Tsai Ing-wen of Taiwan's main opposition party will become the island's first female president after the ruling Kuomintang conceded defeat in polls Saturday, as voters turned their backs on closer China ties.
"I'm sorry... We've lost. The KMT has suffered an election defeat. We haven't worked hard enough and we failed voters' expectations," said KMT candidate Eric Chu addressing tearful crowds at the party's headquarters in Taipei.
Tsai, leader of the Democratic Progressive Party (DPP), will be thrust into one of Asia’s toughest and most dangerous jobs, with China pointing hundreds of missiles at the island it claims, decades after losing Nationalists fled from Mao Zedong’s Communists to Taiwan in the Chinese civil war in 1949.
Tsai said she would establish “consistent, predictable and sustainable” relations with China, and not be provocative, to ensure the status quo.
But she risks antagonising China if she attempts to forcefully assert Taiwan’s sovereignty and reverses eight years of warming China ties under incumbent President Ma Ying-jeou of the Nationalists.
“Both sides have a responsibility to do their utmost to find mutually acceptable ways to interact with respect and reciprocity and ensure no provocation and no surprises,” Tsai added, having taken around 56 percent of the vote.
She added, however, that she would defend Taiwan’s interests and its sovereignty.
China has not renounced the use of force to ensure eventual unification with the island.
“Our democracy, national identity and international space must be fully respected and any suppression would undermine the stability of cross-Strait relations,” she said.
In a statement carried by state media, China’s Taiwan Affairs Office said the achievements and peace of the past eight years should be cherished, and that it would not tolerate any Taiwan independence activities.

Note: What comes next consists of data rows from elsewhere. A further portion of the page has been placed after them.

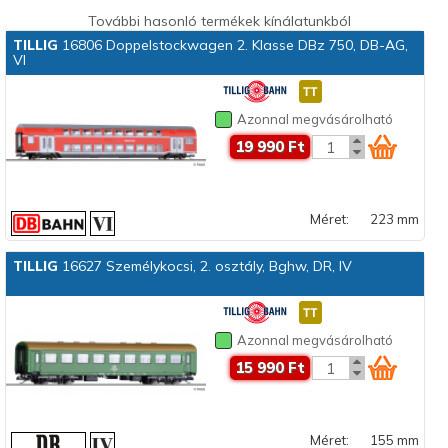
További hasonló termékek kínálatunkból
TILLIG
16806 Doppelstockwagen 2. Klasse DBz 750, DB-AG,
VI
Azonnal megvásárolható
19 990 Ft
Méret:
223 mm
TILLIG
16627 Személykocsi, 2. osztály, Bghw, DR, IV
Azonnal megvásárolható
15 990 Ft
Méret:
155 mm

“On important issues of principle like protecting the country’s sovereignty and territorial integrity, our will is as hard as rock,” it said.
China was willing to have exchanges with any party, as long as they recognise both sides of the Taiwan Strait belong to one China, it added.
Support for the DPP has swelled since 2014, when hundreds of students occupied Taiwan’s parliament for weeks protesting against a China trade bill in the largest display of anti-China sentiment the island had seen in years.
Outside DPP headquarters, supporters cried for joy.
Optometrist David Chen, 28, said he wanted Tsai to stand up to China.
“We’re not a part of China. I definitely think we should exist as two countries,” he told Reuters. “If it’s possible for Tsai, I want her to push for independence. More and more Taiwanese people want this.”
Tsai, a lawyer, got an even stronger mandate as the DPP also won a majority in parliament in polls held the same day.
Tsai will have to balance the superpower interests of China, which is also Taiwan’s largest trading partner, and the United States with those of her freewheeling, democratic home.